The furore surrounding the Hillary Clinton email scandal has escalated this week with the Associated Press deciding to sue the United States’ State Department in order to force the release of private email correspondence and government documents from her tenure as secretary of state. But when it was revealed that Australian Communications Minister Malcolm Turnbull was using the encrypted messaging app Wickr, the Australian response was a resounding “meh”.

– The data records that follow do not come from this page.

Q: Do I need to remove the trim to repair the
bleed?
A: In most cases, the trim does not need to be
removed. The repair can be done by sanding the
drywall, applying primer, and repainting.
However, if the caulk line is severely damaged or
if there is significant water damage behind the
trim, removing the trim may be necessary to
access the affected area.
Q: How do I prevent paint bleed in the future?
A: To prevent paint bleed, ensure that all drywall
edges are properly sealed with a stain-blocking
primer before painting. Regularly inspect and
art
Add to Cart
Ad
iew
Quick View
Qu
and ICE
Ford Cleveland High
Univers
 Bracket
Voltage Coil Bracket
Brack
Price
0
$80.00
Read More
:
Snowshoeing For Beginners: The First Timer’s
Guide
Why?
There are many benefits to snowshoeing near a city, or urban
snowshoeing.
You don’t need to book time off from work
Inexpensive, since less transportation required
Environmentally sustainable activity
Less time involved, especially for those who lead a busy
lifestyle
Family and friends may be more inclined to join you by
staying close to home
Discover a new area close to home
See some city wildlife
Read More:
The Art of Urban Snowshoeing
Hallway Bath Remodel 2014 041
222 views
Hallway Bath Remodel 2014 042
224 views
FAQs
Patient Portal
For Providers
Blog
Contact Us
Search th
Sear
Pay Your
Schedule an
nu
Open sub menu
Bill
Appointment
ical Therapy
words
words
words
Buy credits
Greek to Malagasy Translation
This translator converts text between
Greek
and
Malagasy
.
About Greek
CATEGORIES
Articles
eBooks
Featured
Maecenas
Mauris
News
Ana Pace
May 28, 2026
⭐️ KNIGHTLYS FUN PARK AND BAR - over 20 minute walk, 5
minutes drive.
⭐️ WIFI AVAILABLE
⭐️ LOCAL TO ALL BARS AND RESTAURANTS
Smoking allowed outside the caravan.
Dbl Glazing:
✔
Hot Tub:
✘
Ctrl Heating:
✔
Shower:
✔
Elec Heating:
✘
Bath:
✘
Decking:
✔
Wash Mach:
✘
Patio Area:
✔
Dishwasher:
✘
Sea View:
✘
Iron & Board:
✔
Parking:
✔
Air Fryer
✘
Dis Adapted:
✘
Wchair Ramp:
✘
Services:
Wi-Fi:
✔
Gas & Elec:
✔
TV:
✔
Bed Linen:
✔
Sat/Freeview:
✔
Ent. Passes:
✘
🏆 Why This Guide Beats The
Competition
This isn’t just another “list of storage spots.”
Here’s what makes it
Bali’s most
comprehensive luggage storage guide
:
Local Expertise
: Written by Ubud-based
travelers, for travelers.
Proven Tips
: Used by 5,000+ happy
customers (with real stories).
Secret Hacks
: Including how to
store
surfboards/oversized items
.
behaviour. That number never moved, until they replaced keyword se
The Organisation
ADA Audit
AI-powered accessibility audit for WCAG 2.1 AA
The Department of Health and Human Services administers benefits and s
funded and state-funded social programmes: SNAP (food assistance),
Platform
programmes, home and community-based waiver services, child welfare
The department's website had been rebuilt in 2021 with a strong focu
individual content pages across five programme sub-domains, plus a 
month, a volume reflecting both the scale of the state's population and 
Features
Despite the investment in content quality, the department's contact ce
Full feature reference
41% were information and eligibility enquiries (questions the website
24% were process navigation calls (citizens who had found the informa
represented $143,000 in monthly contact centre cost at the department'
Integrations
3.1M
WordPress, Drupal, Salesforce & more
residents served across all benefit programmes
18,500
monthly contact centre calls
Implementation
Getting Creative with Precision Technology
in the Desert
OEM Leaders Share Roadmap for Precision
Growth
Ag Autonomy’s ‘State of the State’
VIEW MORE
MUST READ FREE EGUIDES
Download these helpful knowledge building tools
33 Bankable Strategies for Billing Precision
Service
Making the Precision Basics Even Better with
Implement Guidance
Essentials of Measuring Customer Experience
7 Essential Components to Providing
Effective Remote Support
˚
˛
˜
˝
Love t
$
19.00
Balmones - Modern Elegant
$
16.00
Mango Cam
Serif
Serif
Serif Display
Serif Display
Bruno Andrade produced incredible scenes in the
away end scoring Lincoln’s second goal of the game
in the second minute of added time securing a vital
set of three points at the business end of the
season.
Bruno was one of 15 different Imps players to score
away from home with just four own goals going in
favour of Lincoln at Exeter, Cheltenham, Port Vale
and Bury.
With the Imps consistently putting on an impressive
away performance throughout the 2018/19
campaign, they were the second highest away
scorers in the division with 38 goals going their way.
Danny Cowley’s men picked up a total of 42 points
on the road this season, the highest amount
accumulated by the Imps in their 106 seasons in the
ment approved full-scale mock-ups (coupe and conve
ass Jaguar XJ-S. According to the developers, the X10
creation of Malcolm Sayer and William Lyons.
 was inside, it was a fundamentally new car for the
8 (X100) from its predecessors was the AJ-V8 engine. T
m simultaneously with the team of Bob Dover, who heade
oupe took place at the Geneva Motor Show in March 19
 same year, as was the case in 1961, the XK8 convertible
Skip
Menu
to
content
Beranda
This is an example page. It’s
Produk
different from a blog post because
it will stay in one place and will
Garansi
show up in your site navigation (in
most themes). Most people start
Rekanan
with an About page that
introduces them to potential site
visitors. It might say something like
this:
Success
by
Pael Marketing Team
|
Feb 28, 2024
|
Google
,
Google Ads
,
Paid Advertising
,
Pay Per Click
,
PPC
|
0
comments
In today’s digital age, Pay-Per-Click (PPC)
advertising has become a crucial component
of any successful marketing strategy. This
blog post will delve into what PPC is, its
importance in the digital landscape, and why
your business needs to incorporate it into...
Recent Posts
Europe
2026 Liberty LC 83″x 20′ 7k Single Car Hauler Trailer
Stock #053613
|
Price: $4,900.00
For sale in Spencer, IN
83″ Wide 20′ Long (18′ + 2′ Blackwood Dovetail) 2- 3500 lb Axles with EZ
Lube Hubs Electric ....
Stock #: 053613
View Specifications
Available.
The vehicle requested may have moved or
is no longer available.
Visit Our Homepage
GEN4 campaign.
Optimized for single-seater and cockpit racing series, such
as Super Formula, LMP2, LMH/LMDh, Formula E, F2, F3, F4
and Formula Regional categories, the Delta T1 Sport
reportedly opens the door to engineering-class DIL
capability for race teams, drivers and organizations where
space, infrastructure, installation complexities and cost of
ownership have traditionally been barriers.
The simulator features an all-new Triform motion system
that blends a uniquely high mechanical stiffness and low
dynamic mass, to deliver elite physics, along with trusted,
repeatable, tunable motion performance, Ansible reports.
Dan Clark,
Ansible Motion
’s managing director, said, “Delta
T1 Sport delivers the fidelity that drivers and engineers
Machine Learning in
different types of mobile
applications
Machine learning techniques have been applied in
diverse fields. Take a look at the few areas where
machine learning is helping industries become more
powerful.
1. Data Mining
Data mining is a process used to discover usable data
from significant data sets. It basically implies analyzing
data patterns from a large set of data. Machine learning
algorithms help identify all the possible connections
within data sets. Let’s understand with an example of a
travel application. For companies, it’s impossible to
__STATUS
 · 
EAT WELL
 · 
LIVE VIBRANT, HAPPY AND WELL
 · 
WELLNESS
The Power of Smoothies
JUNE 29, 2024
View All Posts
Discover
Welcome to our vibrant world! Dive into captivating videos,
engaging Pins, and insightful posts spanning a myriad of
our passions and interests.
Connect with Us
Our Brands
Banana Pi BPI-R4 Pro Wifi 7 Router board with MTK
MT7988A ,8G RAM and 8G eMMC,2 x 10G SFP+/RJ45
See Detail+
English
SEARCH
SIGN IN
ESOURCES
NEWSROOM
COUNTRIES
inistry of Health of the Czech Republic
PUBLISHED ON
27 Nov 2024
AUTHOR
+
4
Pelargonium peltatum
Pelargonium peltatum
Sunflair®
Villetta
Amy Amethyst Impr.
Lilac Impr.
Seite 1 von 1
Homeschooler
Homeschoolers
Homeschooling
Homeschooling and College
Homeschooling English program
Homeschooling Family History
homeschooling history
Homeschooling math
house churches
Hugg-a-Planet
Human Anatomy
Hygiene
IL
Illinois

Clinton was quite defensive when Obama senior adviser Valerie Jarrett allegedly leaked to the press details of 30,000 or so personal emails that were sent from Clinton’s private Gmail account while she was secretary of state. US law requires all senior officials to save their emails in accordance with freedom of information legislation. But at a news conference at the United Nations earlier this month Clinton stated:
“At the end, I chose not to keep my private personal emails — emails about planning Chelsea’s wedding or my mother’s funeral arrangements, condolence notes to friends as well as yoga routines, family vacations — the other things you typically find in inboxes … They had nothing to do with work … I didn’t see any reason to keep them.”
But the US public and related government bodies are outraged, demanding that these emails be made public. AP executive editor Kathleen Carroll told The Guardian, “the Freedom of Information Act exists to give citizens a clear view of what government officials are doing on their behalf. When that view is denied, the next resort is the courts.”
Republican Congressman Darrell Issa stated:
“The expectation that we merely trust that Secretary Clinton shared all relevant emails and that the process of vetting the emails was as thorough and unbiased as it should have been is insulting given the Clintons’ well-established history of misleading the American people.”
Or as writer Terry Newell wrote in The Huffington Post: “The real issue is about ethics and character, both much more essential in a secretary of state — and president — than how they handle emails … The character failure came from what she did not say at her press conference. She did not acknowledge that the public has questions about her truthfulness.”
Said the powerful New York Times editorial board:
“Hillary Rodham Clinton’s decision when she was secretary of state to use only her personal email account to conduct official business was a disturbing departure from the normal practice of relying primarily on departmental emails for official business.”
But it would appear that Australians do not share the same level of outrage when it comes to their politicians withholding correspondence. Earlier this month, The Australian revealed that Malcom Turnbull and other MPs like Social Services Minister Scott Morrison and Liberal backbencher Alex Hawke had been using the encrypted messaging app Wickr, which allows users to send photos, texts and video with no recorded metadata. Rather than adopting Clinton’s duck-and-weave tactics, Turnbull remained rather relaxed, telling the ABC:
“Probably the least secure form of messaging is SMS or text messaging because the messages are not encrypted in transit and they’re not encrypted on the telco’s server … I use Wickr as an application, I use a number of others, I use WhatsApp, because they’re superior over-the-top messaging platforms.”
But what’s equally perplexing is the lack of public outrage. While people are happily trolling politicians with iMessage texts over date retention laws, very few seemed to mind that Turnbull was avoiding data retention. Although Andrew Street at The Age took a mild swipe at the issue, there were no trending Twitter rants and no official comment from Labor, even with Turnbull baring his political neck. Crikey could not find scathing editorials on the issue in The Australian, the Herald Sun or The Daily Telegraph.
At least some of Clinton’s emails can be retrieved and people’s anxieties satisfied, but Wickr completely erases all data records. Arguably, Turnbull’s could be considered much more serious because they are a permanent cover-up.
Under the Freedom of Information Act, individuals have the right to request documents from Australian government ministers and most agencies. While the definition of documents is broad, particularly in the technological age, the act does include a section that covers “requests involving use of computers”.
Chief technology officer at CQR Phil Kernick told news.com.au:
“Recently everybody’s concerned about security, so when these apps become cheap, easy and they work, then people who didn’t have security concerns before see it as accessible and believe it’s something they need … If federal politicians believe they need more security, it kind of runs against the data retention argument. The push is that they’re doing this to get around their own data retention regime, and the irony is just extraordinary.”